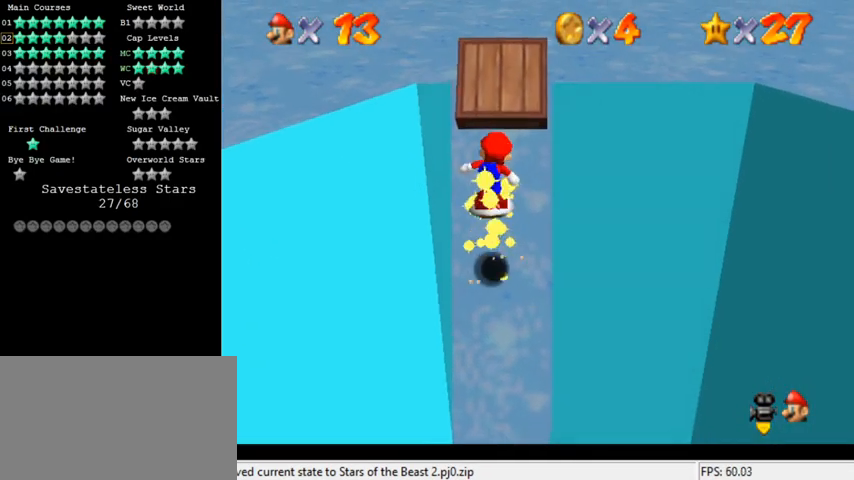
{"keys": ["up"], "events": [[100, "up", "up"], [333, "shift", "down"], [400, "shift", "up"], [500, "up", "down"]]}
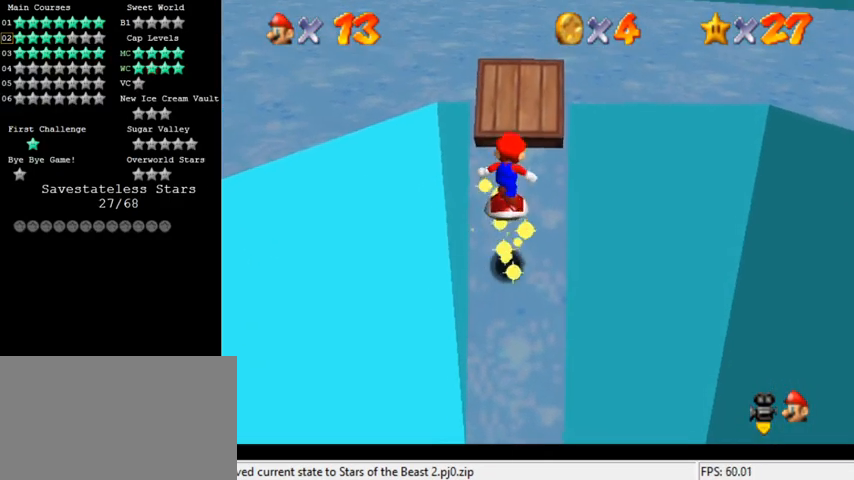
{"keys": ["shift"], "events": [[133, "up", "up"], [267, "up", "down"], [367, "shift", "down"], [400, "up", "up"]]}
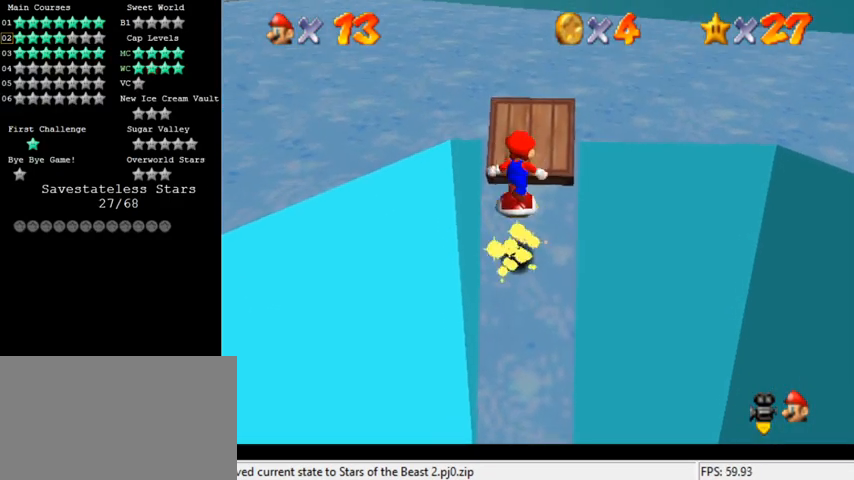
{"keys": ["shift", "up"], "events": [[67, "up", "down"], [367, "shift", "up"], [467, "shift", "down"]]}
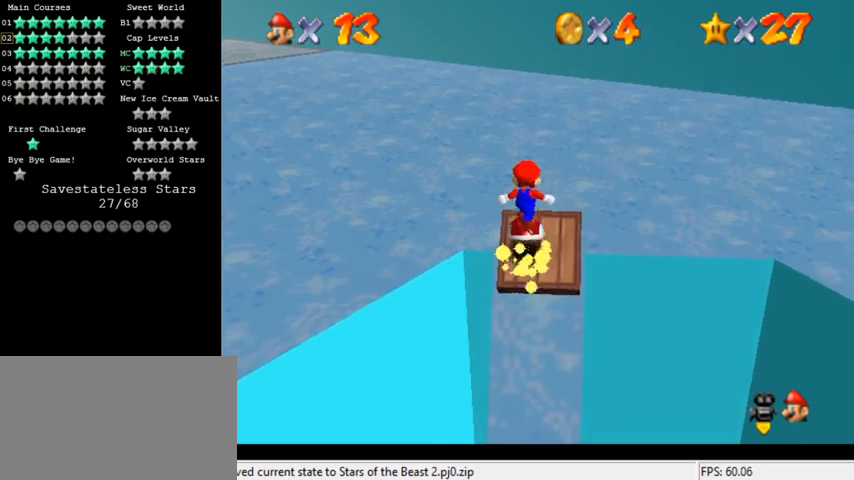
{"keys": ["right", "up"], "events": [[100, "shift", "up"], [200, "c", "down"], [300, "c", "up"], [400, "d", "down"], [433, "w", "down"], [467, "right", "down"], [500, "d", "up"], [500, "w", "up"]]}
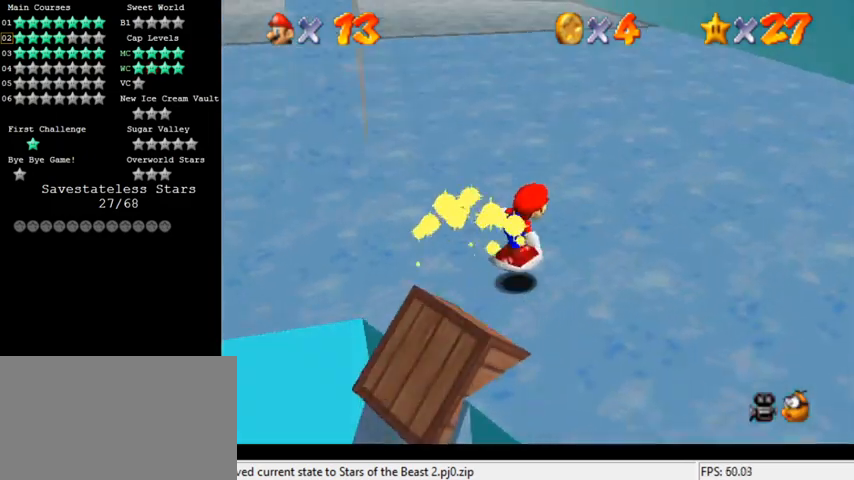
{"keys": ["s", "up"], "events": [[367, "right", "up"], [400, "s", "down"]]}
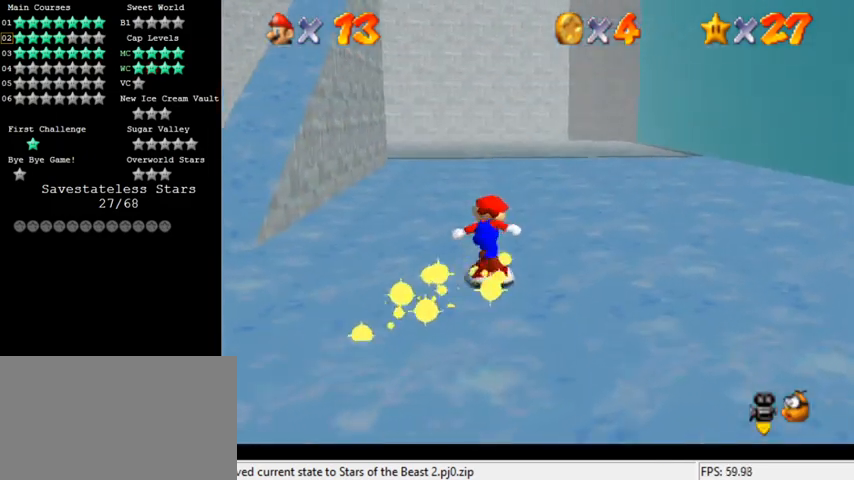
{"keys": ["a", "right"], "events": [[67, "s", "up"], [200, "right", "down"], [300, "a", "down"], [333, "up", "up"], [400, "a", "up"], [500, "a", "down"]]}
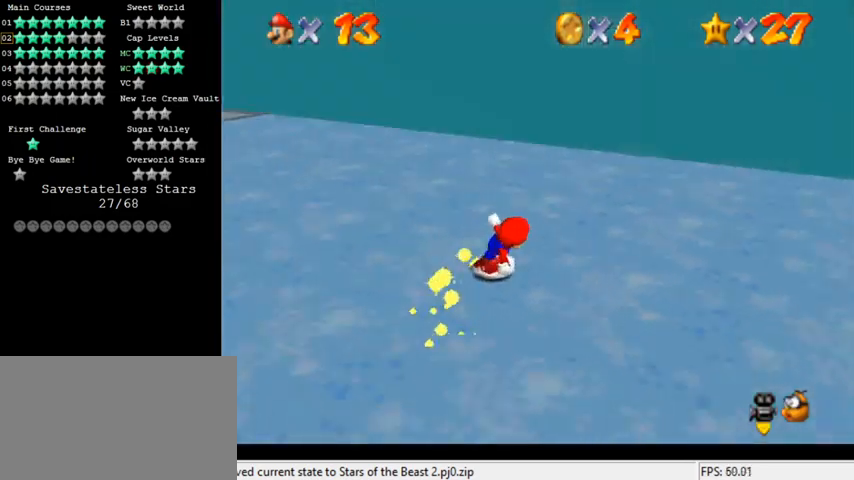
{"keys": ["a", "up"], "events": [[100, "a", "up"], [167, "a", "down"], [167, "up", "down"], [267, "a", "up"], [400, "a", "down"], [400, "right", "up"]]}
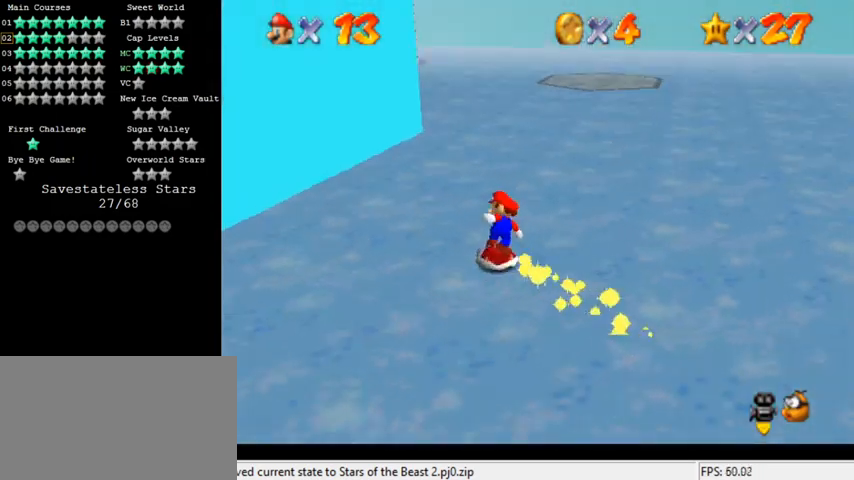
{"keys": ["right", "up"], "events": [[33, "a", "up"], [333, "d", "down"], [400, "right", "down"], [467, "d", "up"]]}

• • •

Problem to work on: The complete material, set down exactly and stripped of pictures, is the expected response.

Solution for this exercise:
{"keys": ["up"], "events": [[100, "up", "up"], [333, "shift", "down"], [400, "shift", "up"], [500, "up", "down"]]}
{"keys": ["shift"], "events": [[133, "up", "up"], [267, "up", "down"], [367, "shift", "down"], [400, "up", "up"]]}
{"keys": ["shift", "up"], "events": [[67, "up", "down"], [367, "shift", "up"], [467, "shift", "down"]]}
{"keys": ["right", "up"], "events": [[100, "shift", "up"], [200, "c", "down"], [300, "c", "up"], [400, "d", "down"], [433, "w", "down"], [467, "right", "down"], [500, "d", "up"], [500, "w", "up"]]}
{"keys": ["s", "up"], "events": [[367, "right", "up"], [400, "s", "down"]]}
{"keys": ["a", "right"], "events": [[67, "s", "up"], [200, "right", "down"], [300, "a", "down"], [333, "up", "up"], [400, "a", "up"], [500, "a", "down"]]}
{"keys": ["a", "up"], "events": [[100, "a", "up"], [167, "a", "down"], [167, "up", "down"], [267, "a", "up"], [400, "a", "down"], [400, "right", "up"]]}
{"keys": ["right", "up"], "events": [[33, "a", "up"], [333, "d", "down"], [400, "right", "down"], [467, "d", "up"]]}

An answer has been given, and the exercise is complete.